Forse nulla, forse la riservatezza è semplicemente la parte più evidente del suo carattere; d'altra parte non lo conosco per niente, potrebbe benissimo essere così. Mi sto facendo troppi film mentali, ecco tutto.

«Esatto, non vivo più a Yakamoz. Ho una piccola casa in un angolo di questo mondo, ma molto spesso viaggio. Vago, più che altro», riprende lui, freddo, dopo alcuni istanti di silenzio, ma poi per fortuna sembra tornare l'Axel più sereno e allegro di poco fa.

«Ed esisteva una sorta di incantesimo per eliminare o la parte di luce o quella di buio da una persona che le possedeva entrambe?» cambio discorso per alleggerire ulteriormente l'atmosfera.

«Certo, esisteva. Veniva usato per coloro che avevano genitori misti e che quindi alla nascita possedevano entrambi gli elementi come i di Fuori. Una sola volta è stato compiuto su di una persona che veniva dal tuo mondo, l'unica oltre a te e a tuo fratello da spingersi tanto oltre da scoprire la nostra esistenza.»

La voce di Axel trema nel pronunciare queste ultime parole.

«Davvero siamo solo i secondi?» chiedo stupita.

«Sì, in generale la Gente di Fuori percepisce che deve tenersi lontana dalla foresta.»

«Non sareste più al sicuro se il Confine non lasciasse entrare piuttosto che non uscire? Così rischiate che chiunque si ritrovi a passeggiare per la piccola foresta scopra la vostra esistenza!
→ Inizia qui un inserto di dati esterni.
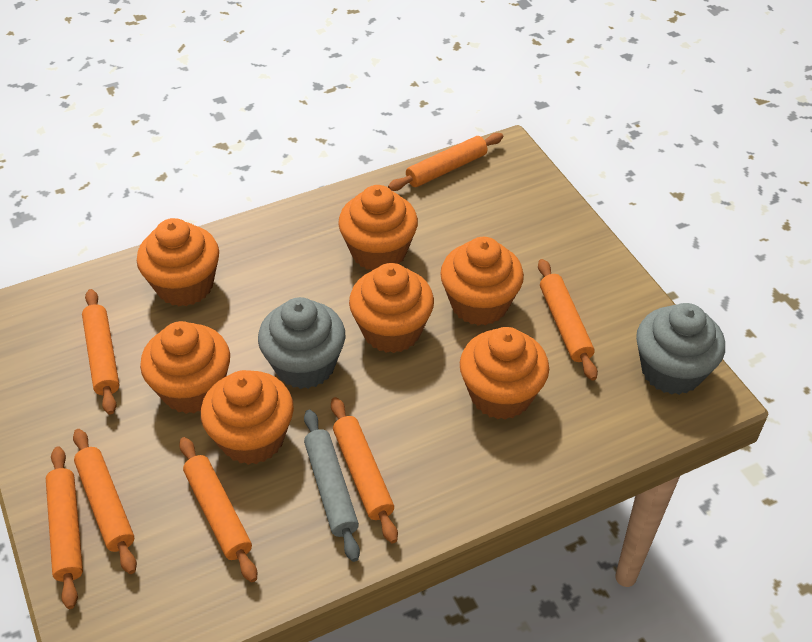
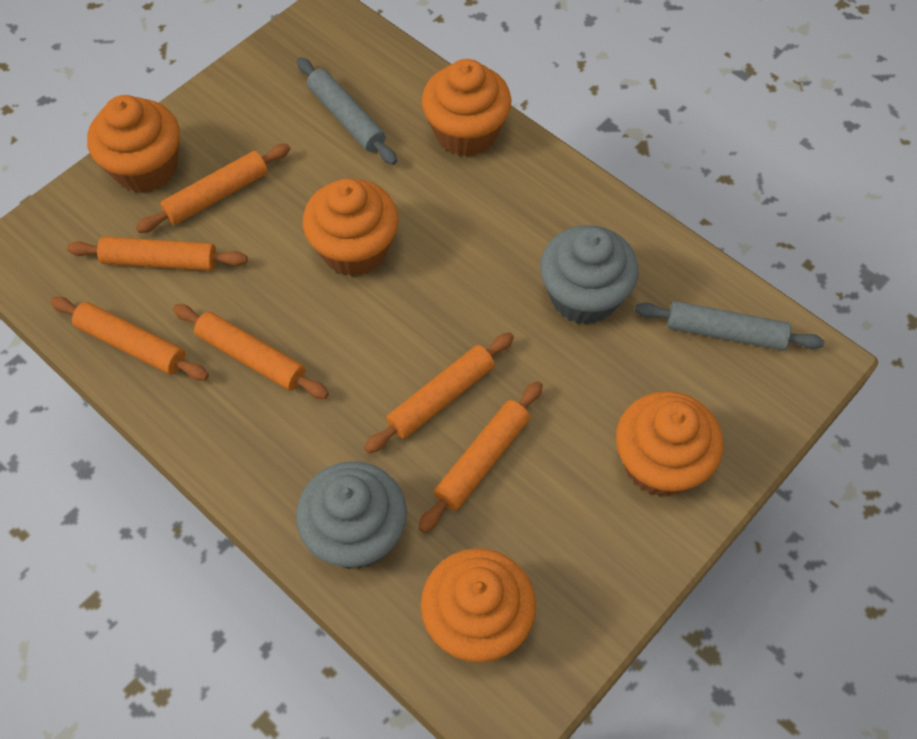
grey rolling pin: 1 -> 2
orange cupcake: 7 -> 5
orange rolling pin: 7 -> 6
È successo poche volte, certo, ma potrebbe succedere ancora!»

«Pensa: se tu andassi a sbattere contro un muro trasparente durante una comunissima passeggiata, cosa faresti una volta tornata a casa?» mi chiede Axel serio cercando evidentemente di farmi arrivare da sola alla risposta.
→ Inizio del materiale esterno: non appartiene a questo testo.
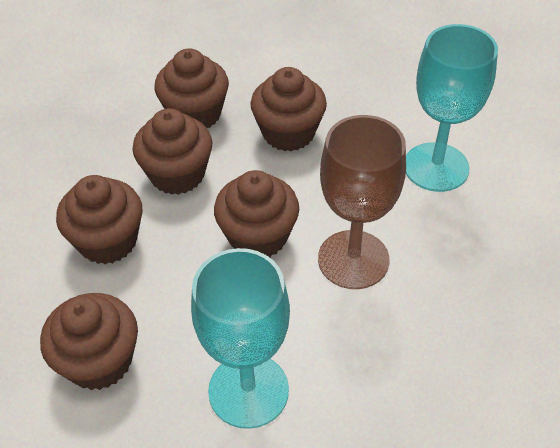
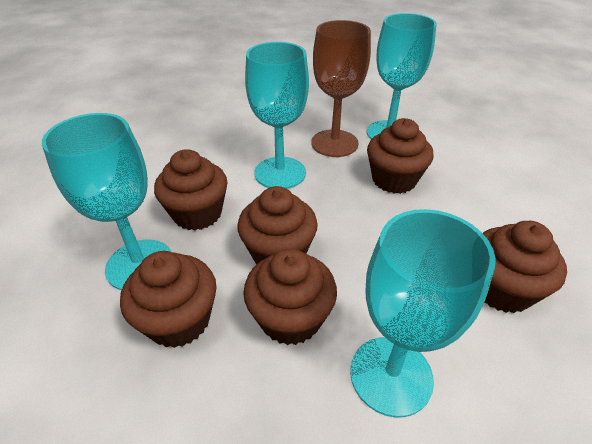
turquoise goblet: 2 -> 4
Ci penso un attimo e rispondo:

«Lo direi alla mia famiglia e ai miei amici, poi li porterei a vedere con i loro occhi lo strano fenomeno.»

«E in men che non si dica la notizia si espanderebbe e arriverebbero centinaia di curiosi e scienziati a studiare la misteriosa barriera, giusto?» continua lui.

«Immagino di sì.»

«Invece...»

«Invece così anche se qualcuno entra e vede non può tornare indietro a raccontarlo», lo anticipo io comprendendo improvvisamente.

Una sensazione di gelo mi piomba addosso non appena mi rendo conto di tutte le implicazioni di ciò che ho appena scoperto.

«Quindi sono bloccata qui per l'eternità?» trovo il coraggio di chiedere in un sussurro.

«La barriera al Confine, così come i portali, non li abbiamo creati noi al tempo della magia, Emma: essi ci sono semplicemente sempre stati, sono antichi tanto quanto questo stesso mondo. Noi ci siamo limitati a segnalarli in vario modo e a costruirci attorno le nostre case e il resto, ma nessuno di noi può cambiare le loro regole.

Il Confine può essere attraversato dall'interno solamente da chi possiede uno solo degli elementi: luce o buio. Tu li possiedi entrambi perché vieni da Fuori, io e tutte le altre persone di questo mondo, da diciassette anni, non ne possediamo più nessuno. Quindi non si può uscire, Emma, mi dispiace tanto.»